Derinin çabuk çatlamasını önleyen bu yöntem, Anadolu’nun bazı yörelerinde günümüzde de kullanılmaktadır
Günümüz türk halk müziğinde davul, zurna ile birlikte ayrılmaz bir ikili oluşturur.
Şaman davulu, inanışa göre büyüsel gücü olan bir çalgıdır.

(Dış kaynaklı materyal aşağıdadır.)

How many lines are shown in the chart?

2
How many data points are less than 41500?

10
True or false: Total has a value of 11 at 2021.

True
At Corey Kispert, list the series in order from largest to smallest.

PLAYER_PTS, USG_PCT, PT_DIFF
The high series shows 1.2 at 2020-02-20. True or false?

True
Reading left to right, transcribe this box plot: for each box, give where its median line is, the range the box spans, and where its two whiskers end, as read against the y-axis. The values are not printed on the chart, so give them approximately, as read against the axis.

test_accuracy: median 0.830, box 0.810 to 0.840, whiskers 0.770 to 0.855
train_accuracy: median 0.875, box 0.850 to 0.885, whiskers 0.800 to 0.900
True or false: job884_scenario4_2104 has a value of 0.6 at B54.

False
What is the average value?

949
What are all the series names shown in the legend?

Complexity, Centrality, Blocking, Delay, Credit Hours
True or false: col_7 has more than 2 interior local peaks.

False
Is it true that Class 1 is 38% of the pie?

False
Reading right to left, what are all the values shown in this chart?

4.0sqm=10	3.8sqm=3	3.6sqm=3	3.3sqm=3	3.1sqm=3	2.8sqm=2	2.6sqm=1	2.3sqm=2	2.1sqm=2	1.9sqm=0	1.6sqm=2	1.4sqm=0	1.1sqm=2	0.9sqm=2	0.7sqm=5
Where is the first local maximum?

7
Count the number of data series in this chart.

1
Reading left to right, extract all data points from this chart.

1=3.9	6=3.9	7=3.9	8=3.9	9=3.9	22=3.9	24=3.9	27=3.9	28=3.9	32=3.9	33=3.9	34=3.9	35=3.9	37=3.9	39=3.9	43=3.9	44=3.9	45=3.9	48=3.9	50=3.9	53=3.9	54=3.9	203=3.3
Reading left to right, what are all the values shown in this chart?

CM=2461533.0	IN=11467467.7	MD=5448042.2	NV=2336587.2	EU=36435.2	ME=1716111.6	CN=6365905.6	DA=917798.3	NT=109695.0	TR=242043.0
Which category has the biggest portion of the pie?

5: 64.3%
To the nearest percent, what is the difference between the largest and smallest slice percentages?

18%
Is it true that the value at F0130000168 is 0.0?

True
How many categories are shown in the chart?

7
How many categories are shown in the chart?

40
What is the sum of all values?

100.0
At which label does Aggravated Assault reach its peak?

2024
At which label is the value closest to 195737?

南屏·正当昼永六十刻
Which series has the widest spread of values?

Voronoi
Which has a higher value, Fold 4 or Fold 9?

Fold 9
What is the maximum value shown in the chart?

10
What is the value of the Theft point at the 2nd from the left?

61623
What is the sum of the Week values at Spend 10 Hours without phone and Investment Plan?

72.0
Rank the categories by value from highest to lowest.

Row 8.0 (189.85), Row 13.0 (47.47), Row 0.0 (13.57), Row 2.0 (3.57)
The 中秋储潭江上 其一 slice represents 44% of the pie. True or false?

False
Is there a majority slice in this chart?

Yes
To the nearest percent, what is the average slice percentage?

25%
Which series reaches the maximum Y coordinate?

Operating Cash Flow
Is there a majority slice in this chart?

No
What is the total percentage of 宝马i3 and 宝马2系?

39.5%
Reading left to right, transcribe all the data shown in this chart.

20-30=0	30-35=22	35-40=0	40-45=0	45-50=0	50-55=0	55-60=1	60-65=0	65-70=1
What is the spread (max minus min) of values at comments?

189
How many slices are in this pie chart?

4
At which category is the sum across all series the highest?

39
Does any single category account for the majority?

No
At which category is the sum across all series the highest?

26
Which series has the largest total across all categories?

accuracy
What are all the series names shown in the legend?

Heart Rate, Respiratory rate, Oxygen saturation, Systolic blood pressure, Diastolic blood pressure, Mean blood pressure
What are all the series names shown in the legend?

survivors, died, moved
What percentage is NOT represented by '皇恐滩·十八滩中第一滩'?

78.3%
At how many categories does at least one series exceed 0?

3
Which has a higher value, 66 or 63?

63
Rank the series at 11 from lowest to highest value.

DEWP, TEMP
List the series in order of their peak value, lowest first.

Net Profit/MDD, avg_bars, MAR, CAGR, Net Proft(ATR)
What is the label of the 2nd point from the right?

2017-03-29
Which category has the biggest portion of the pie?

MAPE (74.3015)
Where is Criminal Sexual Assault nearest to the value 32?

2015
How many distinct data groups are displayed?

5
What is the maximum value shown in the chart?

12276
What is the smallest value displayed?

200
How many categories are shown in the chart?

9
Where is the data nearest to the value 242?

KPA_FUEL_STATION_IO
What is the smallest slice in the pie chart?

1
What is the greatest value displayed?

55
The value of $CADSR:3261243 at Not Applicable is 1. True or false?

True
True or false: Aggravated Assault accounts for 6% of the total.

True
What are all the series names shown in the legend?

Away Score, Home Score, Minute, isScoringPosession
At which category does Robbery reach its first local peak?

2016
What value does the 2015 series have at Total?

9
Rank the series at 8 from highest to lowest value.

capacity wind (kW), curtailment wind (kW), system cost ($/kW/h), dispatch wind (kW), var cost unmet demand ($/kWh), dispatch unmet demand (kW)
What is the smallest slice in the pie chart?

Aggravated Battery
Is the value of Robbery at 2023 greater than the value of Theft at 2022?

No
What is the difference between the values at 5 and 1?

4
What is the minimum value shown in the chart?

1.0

Şaman ayinlerinde çok eski dönemlerden beri davul kullanıldığı bilinmektedir. Şamanın ruhunun davul aracılığıyla bedeninden sıyrılıp dünyayı dolaştığına inanılır Şaman davulu yapılırken kutsal sayılan hayvan ve gereçlerden yararlanılır Derisi genellikle geyik, kurt, köpek derisinden, kasnağı kayın ya da sedir ağacından yapılır Tokmağı özel bir törenle, geyik boynuzu ya da kayın ağacından hazırlanır Üzerinde madeni süsler kıl ve sicim bulunur. Çoğunun kasnağına ve derişine ay, güneş, ebemkuşağı, kayın ağacı, geyik vb. kutsal sayılan şeylerin resimleri işlenmiştir. Bazılarının üzerinde de şamanlara, ruhlara, kurbanlık hayvanlara, dinsel törenlere ilişkin simgesel şekiller bulunur. Genellikle yuvarlak olmakla birlikte Yakut şamanlarının oval biçimli davullar kullandıkları bilinmektedir.
Şaman öldüğünde davulu parçalanıp bir ağacın dalına asılır ve şaman bu ağacın yanına gömülür.
Davulun Sesi Uzaktan Hoş Gelir Deyiminin Hikayesi
Kızcağızın birini , istemediği bir adama zorla veriyorlarmış. Kızın gönlü başka bir delikanlıda olduğu halde, zengin diye, kendinden yaşça çok büyük bir adama nikâhlayıp, düğüne başlamışlar. Kız evinin önünde, davullar, zurnalar çalmaya başlamış. Davulun tokmağı her gümleyişte kızcağızın yüreği hoplar ve üzüntüden baygınlıklar geçirirmiş.
Köyün bütün kızları düğün evinde toplanıp, gelin kızın etrafını sarmış, cıvıl cıvıl konuşurlarken, kızın birisi:
“Ahhh, demiş, şu davulun sesi ne kadar hoşuma gidiyor. Acaba bizim evin önünde de çaldığı günleri Allah bana gösterecek mi?”
Gelin kız içini çekmiş:
“Ahhh” demiş. “Davulun sesi uzaktan hoş gelir.”
Davulun Sesi Uzaktan Hoş Gelir sözü, bir işin dışarıdan bakıldığında kolay gözüktüğünü belirtmek için kullanılır.